El momento cumbre de Barcelona en su historia reciente, ha sido, sin lugar a dudas, los Juegos Olímpico de 1992. Este evento produjo un cambio fundamental en la concepción de la propia ciudad: apertura al mar, Puerto Olímpico, grandes infraestructuras …. y, sobre todo, posicionó Barcelona en el mapa de las grandes y más relevantes ciudades del mundo.

Las ventajas de este acontecimiento han perdurado en estos últimos decenios y no se puede entender la Barcelona de hoy sin ese claro impacto. Esta posición de ciudad nos trajo el turismo, la atracción de eventos mundiales, la apuesta del ecosistema emprendedor por ubicarse en nuestra ciudad, la actividad de grandes empresas multinacionales…. Y, gracias a ello, unas mejores tasas de desarrollo económico y de oportunidades laborales para nuestros ciudadanos y el objetivo último de los poderes públicos: mejorar nuestra calidad de vida y esperanza en el futuro.

Evidentemente, la actividad de nuestras instituciones y la calidad de nuestras políticas son fundamentales para el desarrollo.
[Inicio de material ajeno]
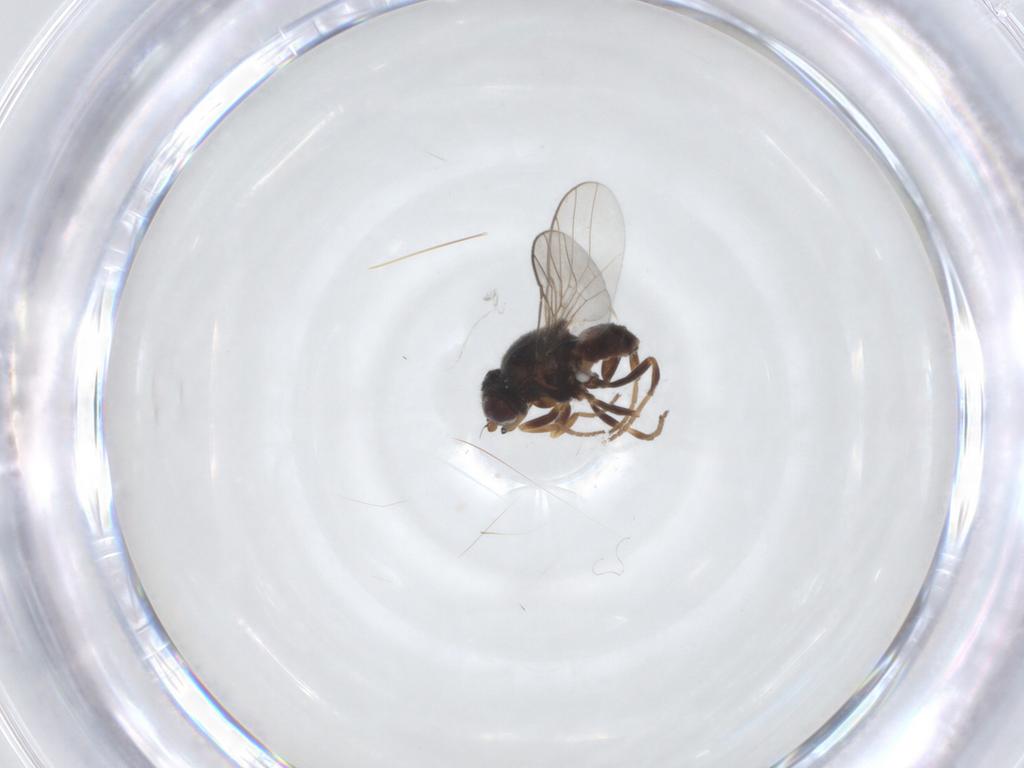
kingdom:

Ya han pasado 27 años desde la cita olímpica y excepto el Fórum de las culturas, denostado evento que tuvo un impacto urbanístico inmejorable como fue el desarrollo del distrito 22@ y Diagonal Mar, la ciudad va a la deriva. Sumamos la inacción de Catalunya, con un procés independentista que no ha hecho más que fracturarnos socialmente y un ayuntamiento donde lo más destacado parece ser la orientación sexual de la alcaldesa.

Sin ser tremendistas, aún mantenemos parte los réditos de la buena posición internacional conseguida y las ventajas que ello conlleva. Pero en un mundo abierto y globalizado, todas las metrópolis compiten entre sí para atraer los grandes eventos, las grandes ferias, el turismo de calidad y el mejor talento. En todo ello, nuestra ventaja se está debilitando: amenazas inmediatas de Uber y Cabify de abandonar la ciudad, riesgo de pérdida de la continuidad del Mobile World Congress (huelgas continuas en el transporte público durante el evento, inestabilidad política,…), inseguridad creciente y calles tomadas por los manteros.

Ya perdimos la Barcelona World Race y la sede de la Agencia Europea del Medicamento; y no suele haber dos sin tres, como suele decirse. La posición de Uber y Cabify pende de un hilo y sabremos más en próximos días.

Asimismo, desde el plano ciudadano tenemos graves problemas de vivienda que sólo se pretende abordar poniendo trabas a la construcción privada (trabas que sólo conseguirían aumentar los precios, en mayor detrimento del ciudadano). Más de lo mismo con la gestión del agua, donde el actual consistorio se obsesiona con una mal pretendida “propiedad” cuando lo que nos interesa a los ciudadanos es la calidad del servicio recibido y su coste. Por no sumar una política de “business unfriendly”: impedimentos a licencias, a permisos, a terrazas y en general a toda actividad económica que sea desarrollada por los propios ciudadanos de la ciudad (el mundo al revés).

En resumidas cuentas, a nivel ciudad estamos viviendo de las rentas de 1992 y de la ola de crecimiento que ese evento produjo. Pero todo rédito se acaba, y nos encontramos sumidos en un marco de falta de ideas y de proyecto, añadiendo los evidentes riesgos de pérdida de grandes eventos y empresas, con un impacto importantísimo en nuestra actividad económica. A título de ejemplo, el Mobile World Congress representa un 60% de la facturación anual de Fira de Barcelona y se estima que aporta alrededor de 500 millones de euros de actividad económica a la ciudad. También crea 13.000 empleos de trabajo durante su celebración.

Si seguimos así, el declive está servido; y una vez perdido el tren, es muy difícil volver a subirse. Nos jugamos mucho, pero estamos aún a tiempo de reaccionar y de volver a pujar por seguir siendo una de las mejores metrópolis del mundo. Pero no queda otra solución que dejar atrás modelos populistas y contrarios al desarrollo tecnológico y al fomento de la actividad económica.